Activity → Could you return each entry below exactly as written, minus any pictures?

*** Opening of Source data ***

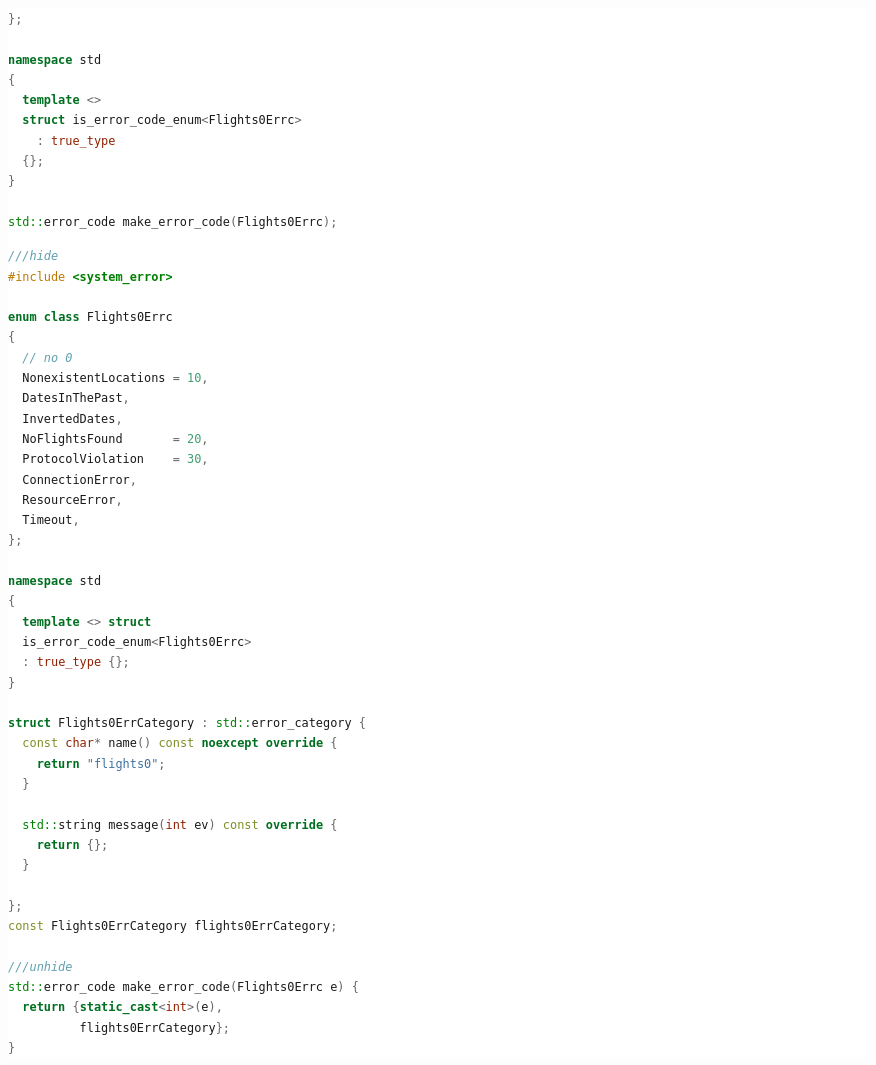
 ```cpp [1|3-14|16-22|24]
};

namespace std
{
  template <>
  struct is_error_code_enum<Flights0Errc> 
    : true_type 
  {};
}

std::error_code make_error_code(Flights0Errc);
```



```cpp [0|0|0|1-4]
///hide
#include <system_error>

enum class Flights0Errc
{
  // no 0
  NonexistentLocations = 10,
  DatesInThePast,
  InvertedDates,
  NoFlightsFound       = 20,
  ProtocolViolation    = 30,
  ConnectionError,
  ResourceError,
  Timeout,
};

namespace std
{
  template <> struct 
  is_error_code_enum<Flights0Errc> 
  : true_type {};
}

struct Flights0ErrCategory : std::error_category {
  const char* name() const noexcept override {
    return "flights0";
  }

  std::string message(int ev) const override {
    return {};
  }

};
const Flights0ErrCategory flights0ErrCategory;

///unhide
std::error_code make_error_code(Flights0Errc e) {
  return {static_cast<int>(e), 
          flights0ErrCategory};
}
```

*** Close of Source data ***

Task response →
 ```cpp [1|3-14|16-22|24]
};

namespace std
{
  template <>
  struct is_error_code_enum<Flights0Errc> 
    : true_type 
  {};
}

std::error_code make_error_code(Flights0Errc);
```



```cpp [0|0|0|1-4]
///hide
#include <system_error>

enum class Flights0Errc
{
  // no 0
  NonexistentLocations = 10,
  DatesInThePast,
  InvertedDates,
  NoFlightsFound       = 20,
  ProtocolViolation    = 30,
  ConnectionError,
  ResourceError,
  Timeout,
};

namespace std
{
  template <> struct 
  is_error_code_enum<Flights0Errc> 
  : true_type {};
}

struct Flights0ErrCategory : std::error_category {
  const char* name() const noexcept override {
    return "flights0";
  }

  std::string message(int ev) const override {
    return {};
  }

};
const Flights0ErrCategory flights0ErrCategory;

///unhide
std::error_code make_error_code(Flights0Errc e) {
  return {static_cast<int>(e), 
          flights0ErrCategory};
}
```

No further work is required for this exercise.